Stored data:
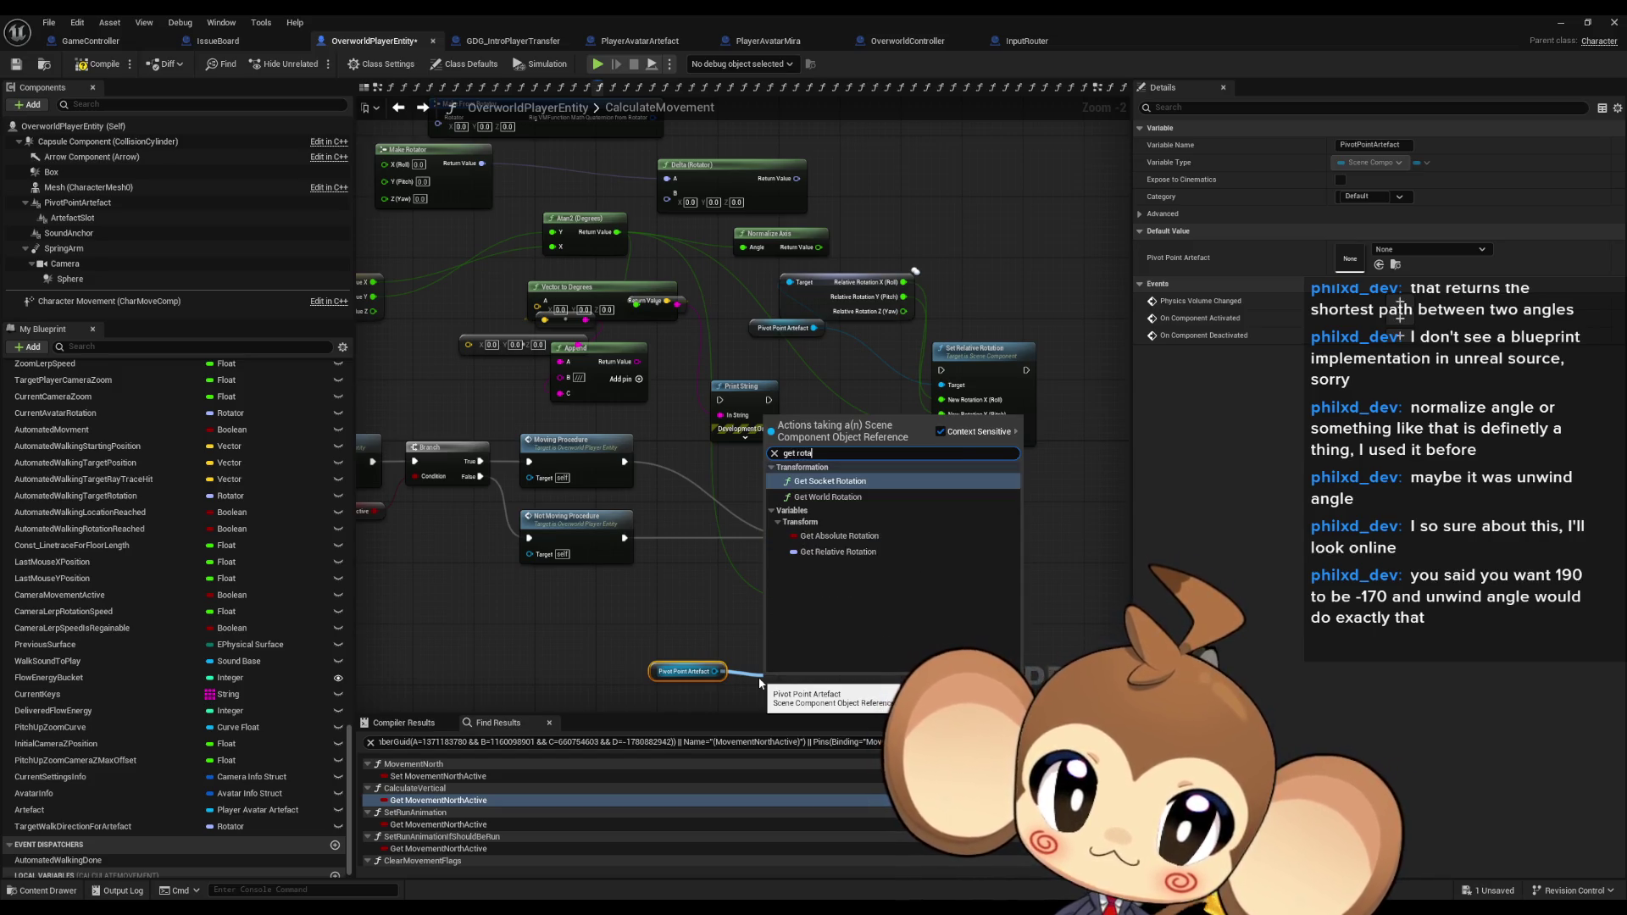
key("Down")
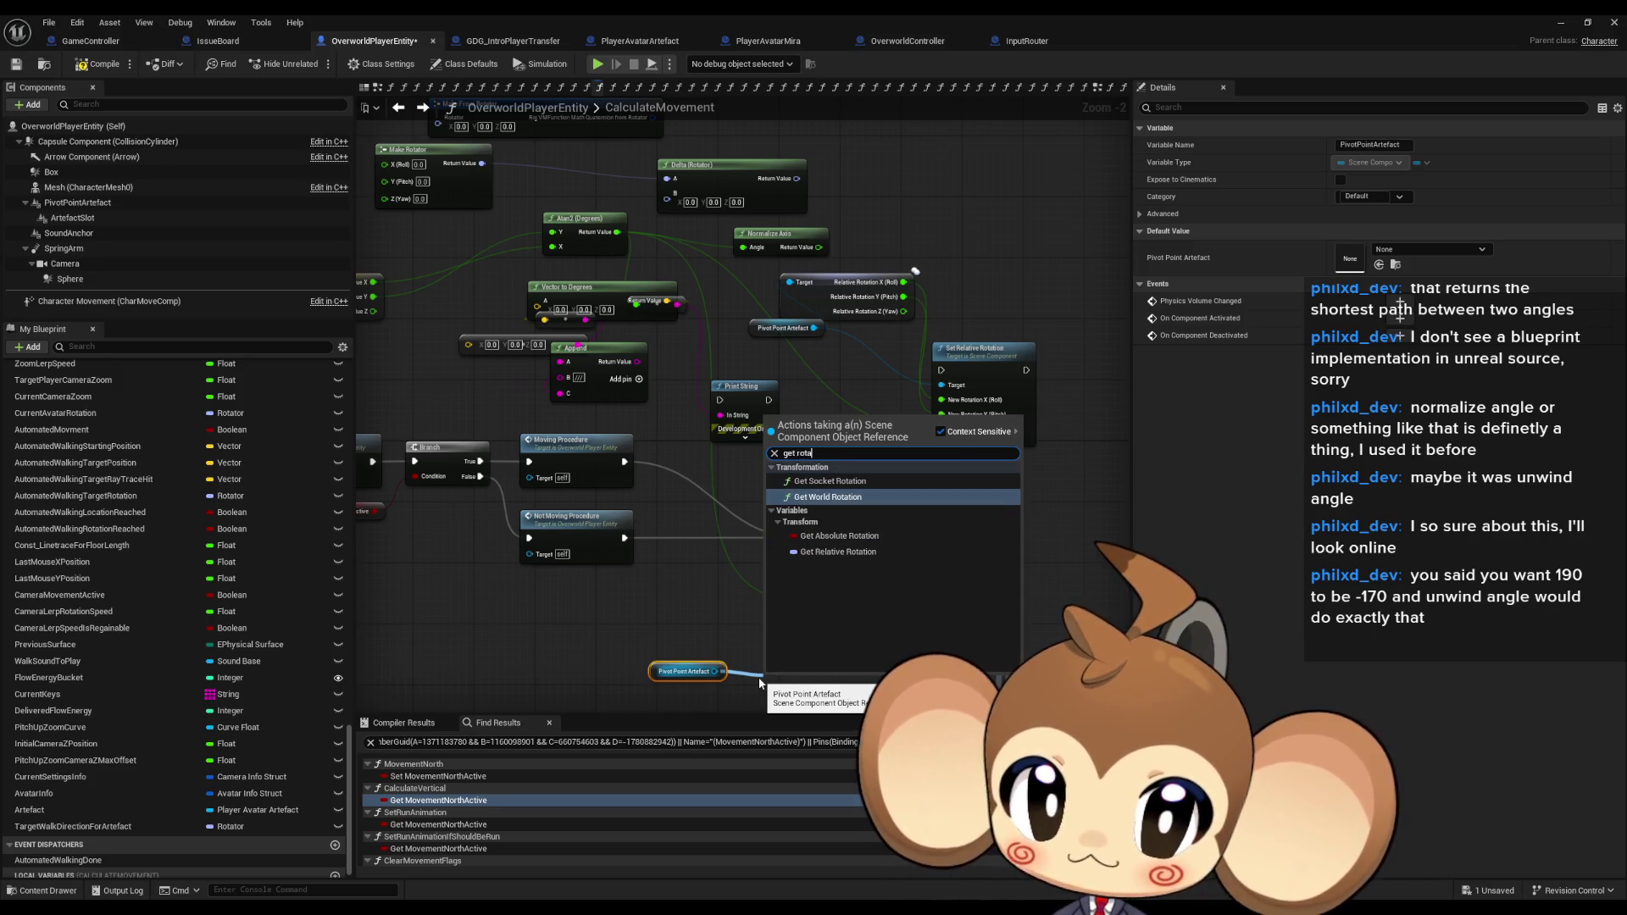
key("Down")
key("Down")
key("Down")
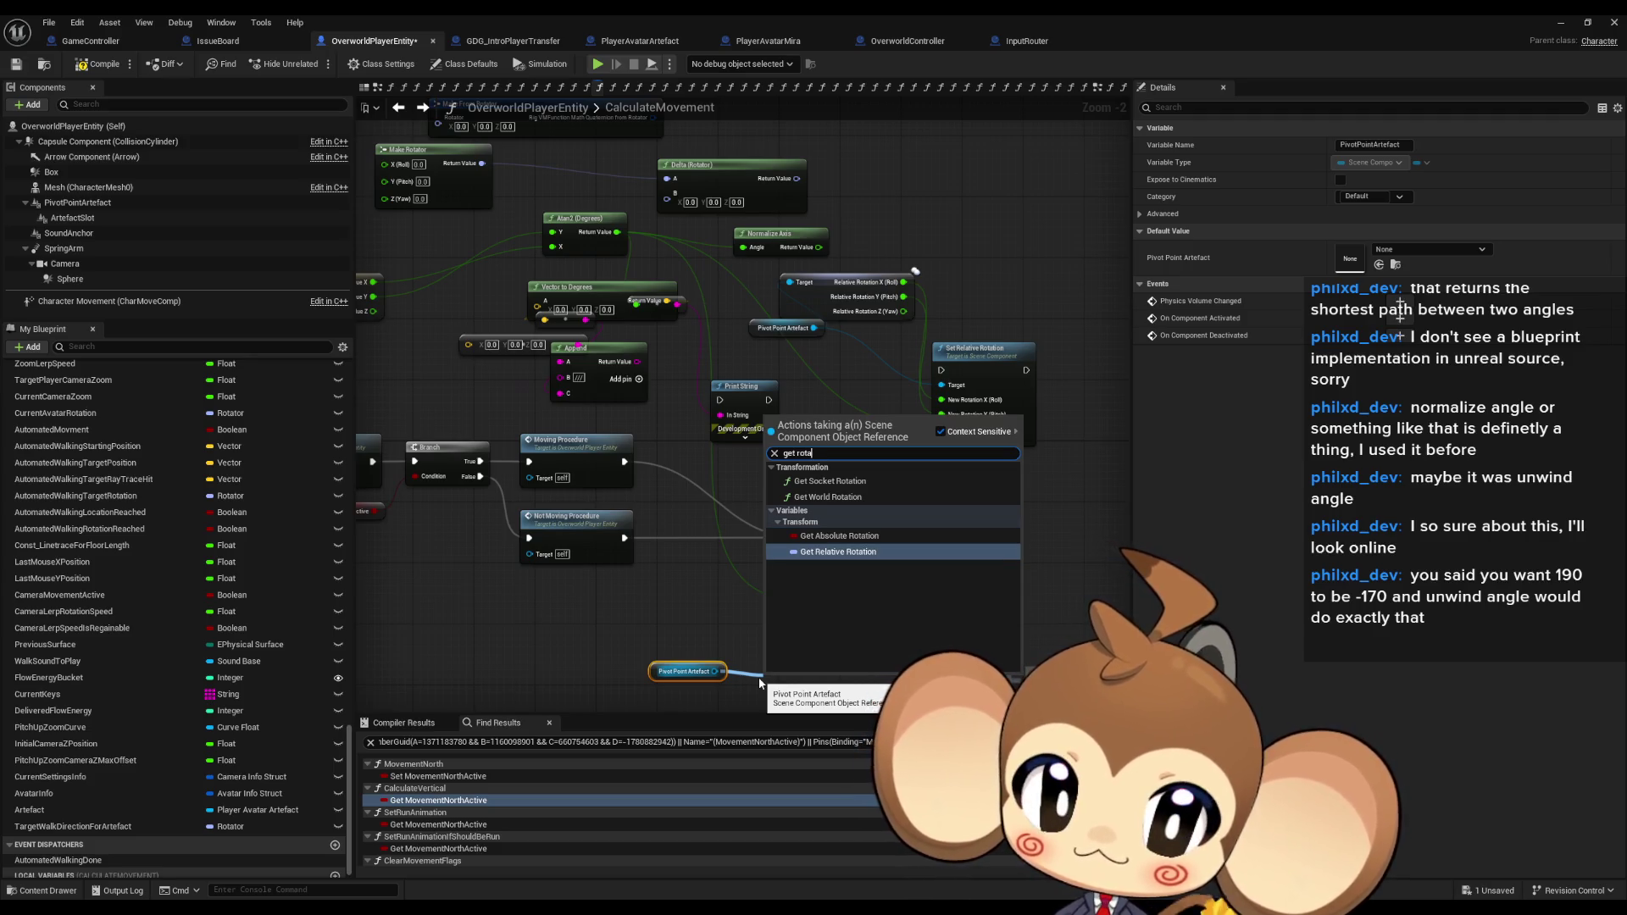
key("Up")
key("Up")
key("Up")
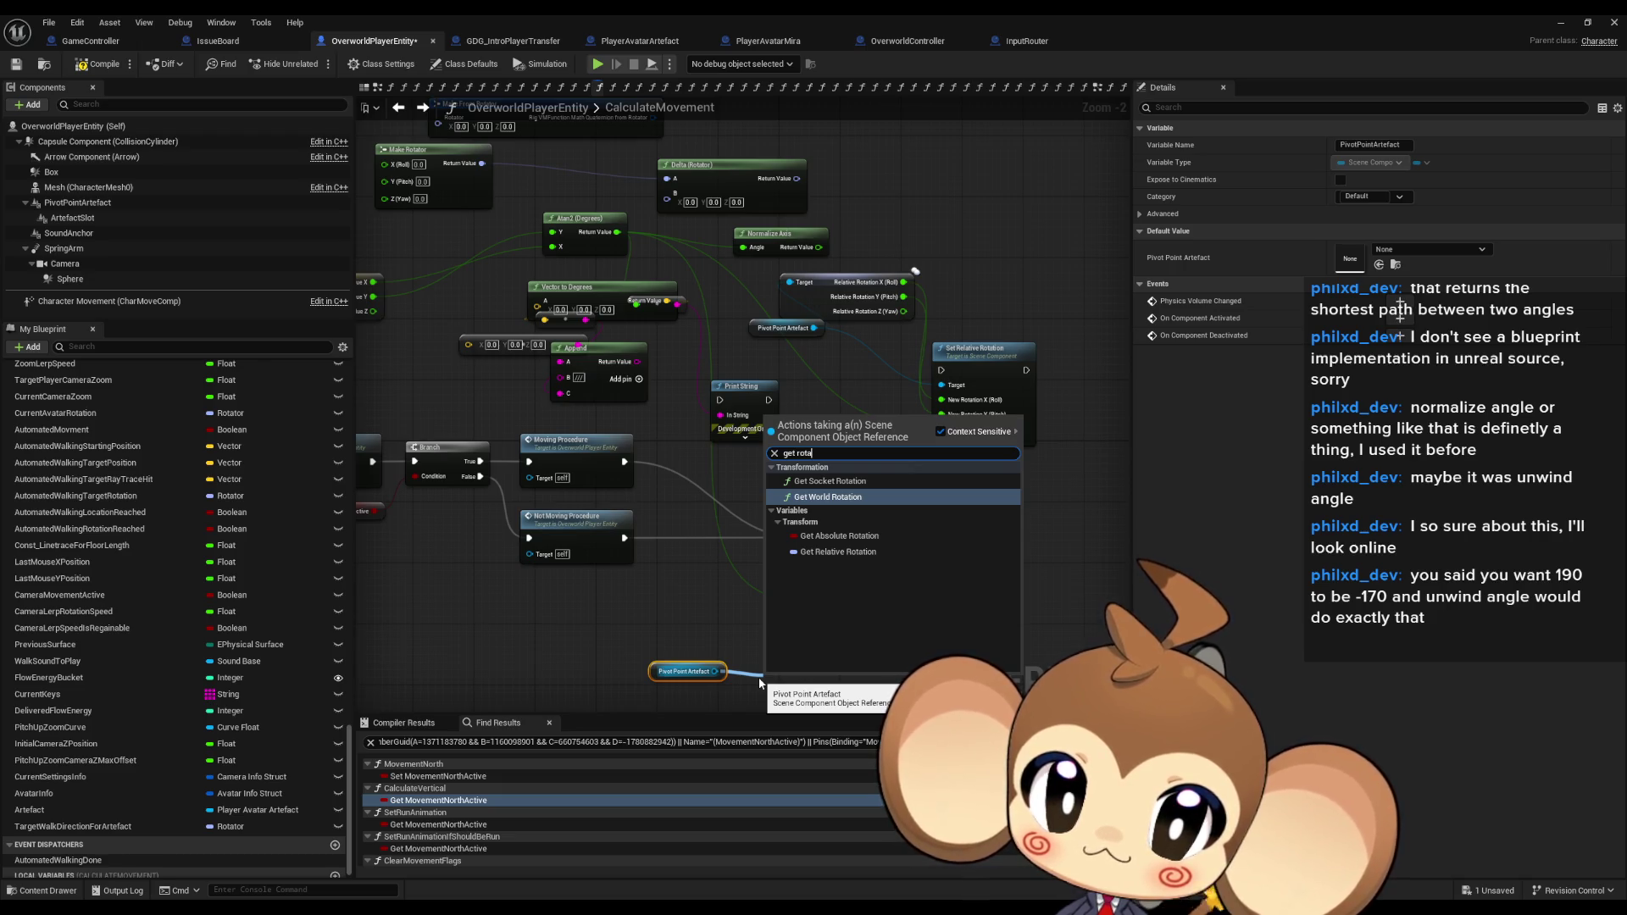
left_click_drag(617, 607, 744, 583)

● **YOUR GOAL**: Transcribe every entry above exactly. Omit all pictures.

● **PROBLEM SOLUTION**:
key("Down")
key("Down")
key("Down")
key("Down")
key("Up")
key("Up")
key("Up")
left_click_drag(617, 607, 744, 583)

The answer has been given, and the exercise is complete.